The two archenemies couldn't be apart for long, though.
Championships were again on the line when they met again in 2009, but there was more to their battles than ever before. Their matches grew increasingly intense, their rivalry increasingly personal.
After Orton retained against Triple H and Cena at that year's Night of Champions event, The Viper would have to fend off Cena once more in an I Quit match at Breaking Point. Orton seemed to revel in the thought of punishing Cena into submission, but Cena made it clear that the stipulation favored him.
Cena said before the match that, "when it's gut check time and your heroes are measured in heart, guess what, you're in my house because I will not quit."
During the match, Orton was the aggressor. He left Cena writhing on the floor with lacerations wrapping around his ribs. Cena hung handcuffed to the ring post, Orton delighting in his torture.
In the end, Cena won the WWE title, the first of three times the championship would change hands between them that year.
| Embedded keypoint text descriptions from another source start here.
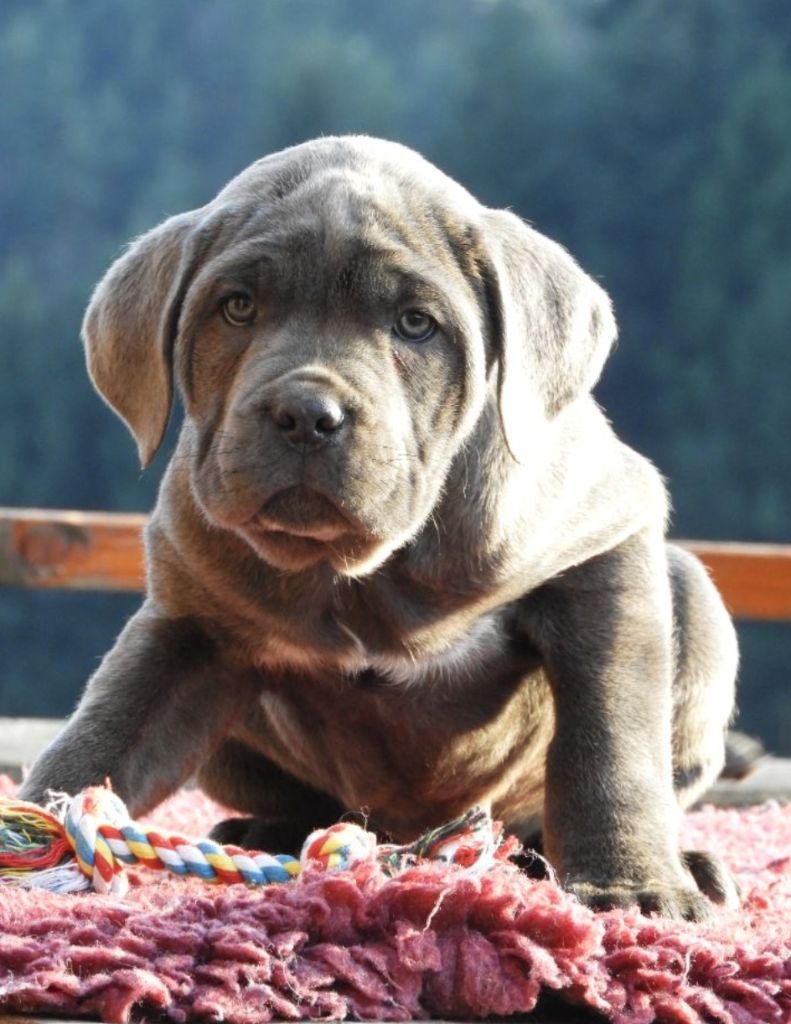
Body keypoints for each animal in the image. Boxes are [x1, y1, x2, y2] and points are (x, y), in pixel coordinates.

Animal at [21, 138, 737, 921]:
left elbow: (608, 740)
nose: (307, 414)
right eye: (237, 307)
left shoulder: (603, 551)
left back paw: (683, 862)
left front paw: (631, 884)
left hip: (691, 598)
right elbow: (101, 738)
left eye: (415, 324)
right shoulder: (188, 623)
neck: (367, 572)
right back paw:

They next battled at the first-ever Hell in a Cell pay-per-view inside the unforgiving, steel structure.
Normally the Hell in a Cell provides the climax for a feud. The punt kick that Orton used to win that battle has often been the final blow to a rivalry. None of it was enough for Cena and Orton.
An Iron Man match followed.
At Bragging Rights 2009, their battle saw blood slide down Cena's head and Orton try to set his foe on fire with pyrotechnics. Cena won back the WWE title, causing the sun to set on their feud for the moment.
More than a year later, a feud between The Nexus and Cena resurrected Cena vs. Orton once more.
It began when Cena, Orton, Sheamus and Edge all clashed over the WWE Championship at Fatal 4-Way. The Nexus' interference led to Sheamus walking away champ.
Wade Barrett, who headed that new, brash group, later forced Cena to join him. The Cenation became Barrett's unwilling minion.
Soon Cena found himself in an unenviable position at Survivor Series 2010.
Cena had to serve as guest referee for the Barrett vs. Orton WWE title bout. Should Barrett win, Cena, who had been forced to be a part of Nexus, would be freed. Should Orton win, Cena would have to leave the WWE.
Even with Cena not being either champion or challenger for that match, he was the focal point. His past issues with Orton became the subplot to the main story centered around The Nexus.
Those are issues that WWE wouldn't revisit in earnest for another three years.
After Orton denied Big Show's quest for the WWE Championship at Survivor Series 2013, Cena entered the ring carrying his World Heavyweight Championship. The two champs faced off, giving fans a preview of what would eventually be announced as a title unification match.
WWE did well to remind us in the next few weeks just how much violence comprised these two men's history.
Images of Orton punting Cena's father, of him handcuffing Cena, of the many championship battles they've had came rushing back into the forefront of fans' brains. Hell in a Cell, Iron Man matches, submissions and knockouts couldn't decide this rivalry for good, and likely, neither will the TLC match set for Dec. 15.
The intensity that these men have together is just too strong. That was on display when Orton and Cena signed the contract for the TLC bout.
The brawl that followed reminded us of just why WWE has gone back to this feud so many times. Just like with Vince McMahon and Steve Austin, Kane and Undertaker, there is seemingly always some electricity left to siphon from Orton and Cena's bad blood.
Years may pass in between their collisions, but as history has told us, we can expect these two men to trade punches until they both retire.
TLC is the latest, not the final, act in a drama that was born in 2002 and refuses to find its resolution.